As células endoteliais vasculares cerebrais são componentes essenciais da chamada barreira hematoencefálica (BHE). Tal membrana permite que nutrientes essenciais para a atividade do cérebro se movam da corrente sanguínea para o sistema nervoso central, mas evita a passagem de micróbios e outros agentes tóxicos. A estrutura é, portanto, uma espécie de “defensora” do cerébro, já que é responsável pela irrigação adequada do órgão.

Mas a infecção grave pelo Sars-CoV-2 pode comprometer a função endotelial cerebral e, consequentemente, danificar a BHE. É o que os cientistas observaram ao analisar o córtex cerebral de pacientes que morreram em decorrência da Covid-19.

De acordo com o estudo, que contou com a participação de instituições como o Instituto Nacional de Saúde e Pesquisa Médica (INSERM, na sigla em francês) e o Instituto Pasteur de Lille, ambos na França, uma das principais enzimas do coronavírus — a Mpro — parece ser capaz de clivar (ou “cortar”) com alta eficiência uma proteína conhecida como “NEMO”. Presente nas células hospedeiras, a substância desempenha um papel-chave na sobrevivência das células endoteliais do cérebro. Sua clivagem, portanto, pode levar à morte dessas células.

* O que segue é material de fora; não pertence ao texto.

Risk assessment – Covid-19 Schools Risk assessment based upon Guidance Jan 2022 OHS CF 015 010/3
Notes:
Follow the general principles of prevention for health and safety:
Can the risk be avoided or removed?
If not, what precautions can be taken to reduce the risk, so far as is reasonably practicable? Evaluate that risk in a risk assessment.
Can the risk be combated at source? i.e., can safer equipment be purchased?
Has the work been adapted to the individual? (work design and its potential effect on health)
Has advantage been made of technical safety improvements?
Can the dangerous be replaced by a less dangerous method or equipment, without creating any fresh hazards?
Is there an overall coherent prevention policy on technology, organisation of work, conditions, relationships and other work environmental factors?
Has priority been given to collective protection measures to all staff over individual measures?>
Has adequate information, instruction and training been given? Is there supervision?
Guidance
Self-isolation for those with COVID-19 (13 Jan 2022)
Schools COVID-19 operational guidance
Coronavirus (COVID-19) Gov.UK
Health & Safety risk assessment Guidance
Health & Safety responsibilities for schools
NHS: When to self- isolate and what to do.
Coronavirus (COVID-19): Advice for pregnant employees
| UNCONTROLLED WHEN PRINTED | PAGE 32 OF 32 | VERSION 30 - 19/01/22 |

Os cérebros analisados pelos pesquisadores pertenciam a corpos que foram autopsiados no Centro Universitário Médico Hamburg-Eppendorf e no Centro Médico Universitário Göttingen, na Alemanha. “Nossos dados sugerem que as células endoteliais do cérebro estão em risco desproporcional ao serem infectadas pelo Sars-CoV-2, devido a sua dependência da atividade NEMO para a sobrevivência”, concluem os autores no documento, também assinado por cientistas de instituições como o Departamento de Fisiologia da Universidade de Santiago de Compostela, na Espanha, e o Instituto de Virologia Médica da Universidade de Frankfurt, na Alemanha.

Vasos-fantasmas

Como resultado da morte das células endoteliais cerebrais, os pesquisadores descobriram que o cérebro desses indivíduos apresentava uma série de vasos sanguíneos “vazios”, ou seja, sem células endoteliais — e, portanto, incapazes de realizar sua função. Esses resultados também foram observáveis em modelos pré-clínicos com camundongos e hamsters.

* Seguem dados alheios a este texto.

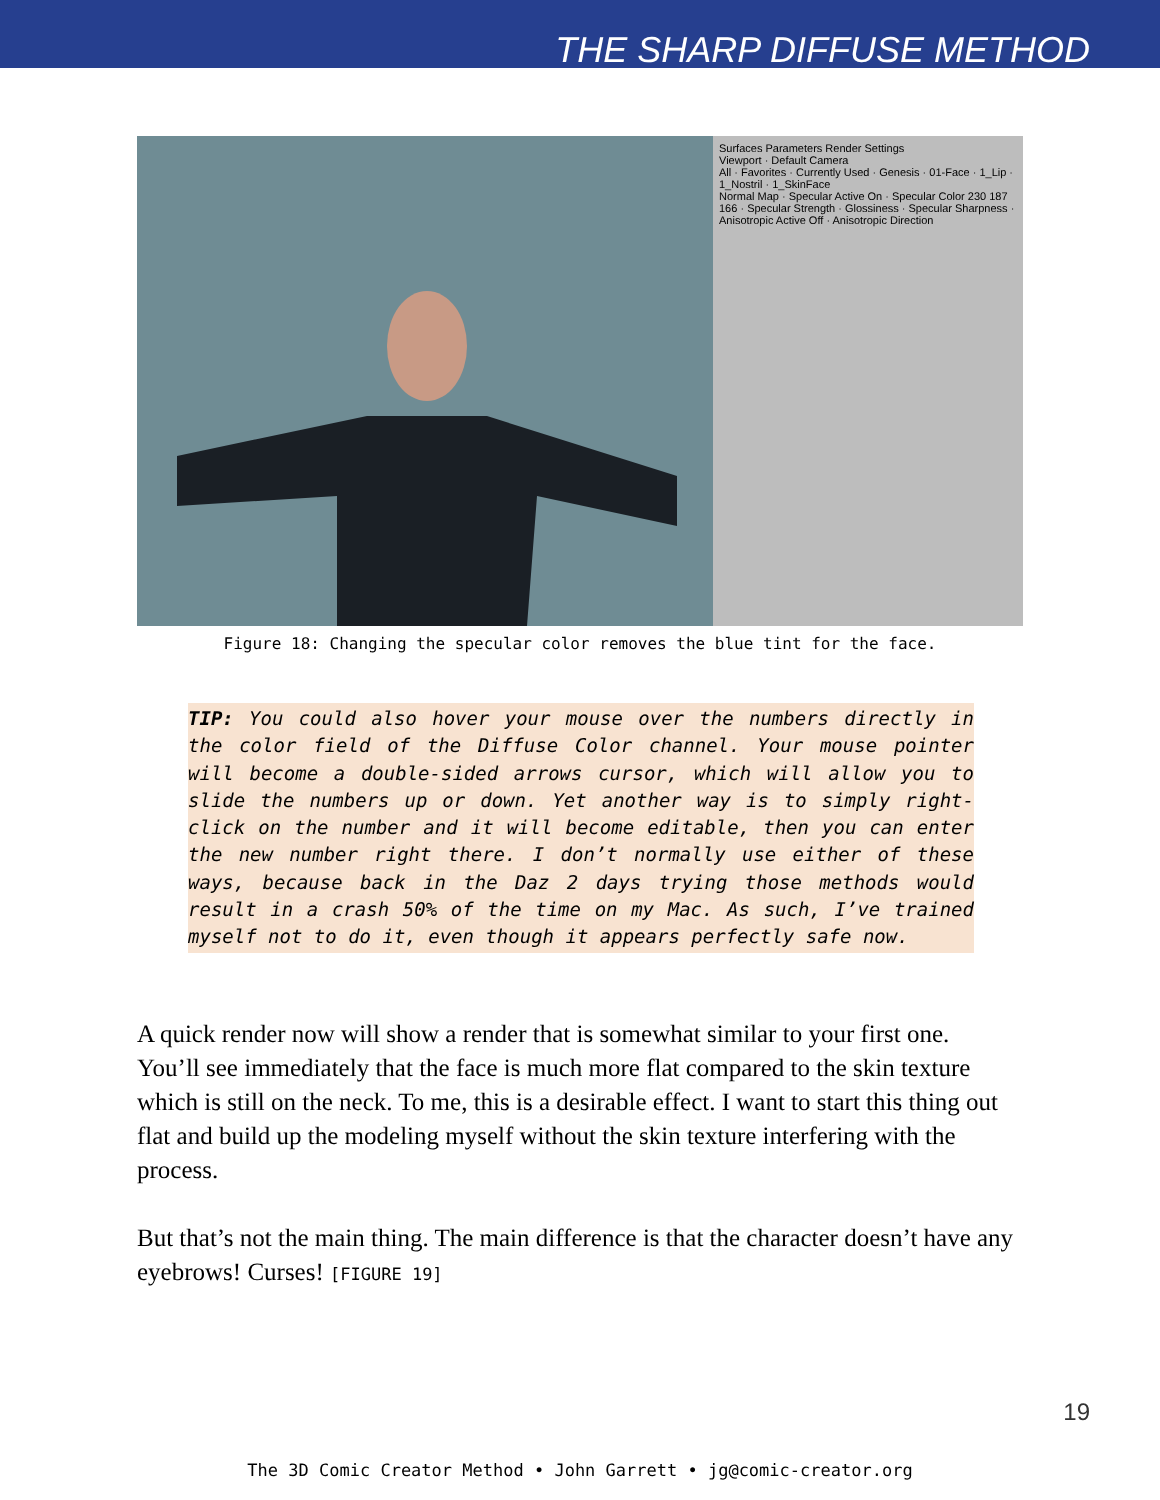THE SHARP DIFFUSE METHOD
Surfaces Parameters Render Settings
Viewport · Default Camera
All · Favorites · Currently Used · Genesis · 01-Face · 1_Lip · 1_Nostril · 1_SkinFace
Normal Map · Specular Active On · Specular Color 230 187 166 · Specular Strength · Glossiness · Specular Sharpness · Anisotropic Active Off · Anisotropic Direction
Figure 18: Changing the specular color removes the blue tint for the face.
TIP: You could also hover your mouse over the numbers directly in the color field of the Diffuse Color channel. Your mouse pointer will become a double-sided arrows cursor, which will allow you to slide the numbers up or down. Yet another way is to simply right-click on the number and it will become editable, then you can enter the new number right there. I don’t normally use either of these ways, because back in the Daz 2 days trying those methods would result in a crash 50% of the time on my Mac. As such, I’ve trained myself not to do it, even though it appears perfectly safe now.
A quick render now will show a render that is somewhat similar to your first one. You’ll see immediately that the face is much more flat compared to the skin texture which is still on the neck. To me, this is a desirable effect. I want to start this thing out flat and build up the modeling myself without the skin texture interfering with the process.
But that’s not the main thing. The main difference is that the character doesn’t have any eyebrows! Curses! [FIGURE 19]
19
The 3D Comic Creator Method • John Garrett • jg@comic-creator.org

A presença desses “vasos sanguíneos fantasmas” não funcionais provocou uma diminuição do fluxo sanguíneo em algumas regiões do cérebro. Além disso, levou a uma ruptura temporária da BHB, provocando micro-hemorragias em áreas onde o sangue não deveria ter acesso livre. “Essa consciência da gravidade da infecção por Sars-CoV-2 e seus impactos no funcionamento adequado do cérebro é vital para permitir o melhor manejo possível dos pacientes infectados nos próximos anos”, conclui Vincent Prévot, Diretor de Pesquisa da INSERM, na França, e um dos autores do estudo, em comunidado.

Quadro reversível

Prévot se refere ao “melhor manejo possível” porque os resultados da investigação sugerem que inibidores da enzima Mpro do coronavírus têm potencial para prevenir essas complicações neurológicas associadas à Covid-19. Em camundongos, a morte generalizada de células endoteliais e o rompimento da BHB também foram evitados pela inibição da proteína R1PK1 ou deleção da Ripk3, que participam de atividades de morte celular. Inibidores dessa última, segundo o estudo, se encontram atualmente em testes clínicos.

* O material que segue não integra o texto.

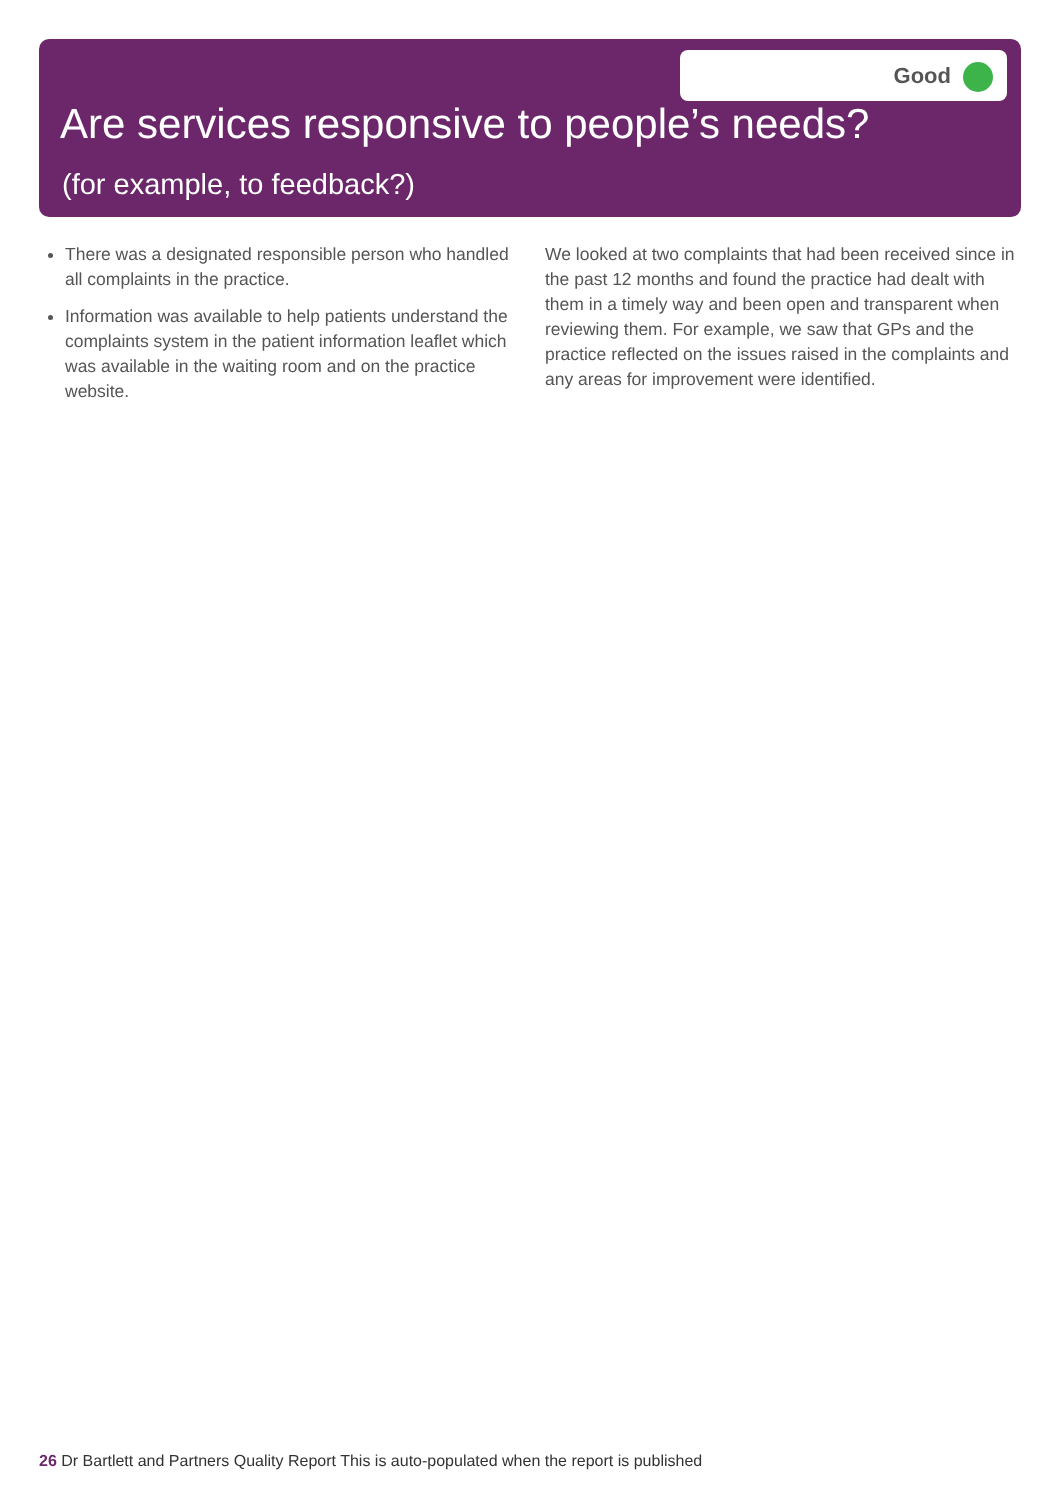Good
Are services responsive to people’s needs?
(for example, to feedback?)
There was a designated responsible person who handled all complaints in the practice.
Information was available to help patients understand the complaints system in the patient information leaflet which was available in the waiting room and on the practice website.
We looked at two complaints that had been received since in the past 12 months and found the practice had dealt with them in a timely way and been open and transparent when reviewing them. For example, we saw that GPs and the practice reflected on the issues raised in the complaints and any areas for improvement were identified.
26 Dr Bartlett and Partners Quality Report This is auto-populated when the report is published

Nas próximas etapas da pesquisa, os cientistas também pretendem analisar ​​os possíveis impactos de longo prazo em pacientes sobreviventes que tiveram a irrigação do cérebro diminuída durante alguma fase da infecção pelo coronavírus. O objetivo é investigar se o quadro poderia aumentar os riscos atrelados a distúrbios cognitivos ou neurodegenerativos e, a partir disso, estimar abordagens para reduzi-los.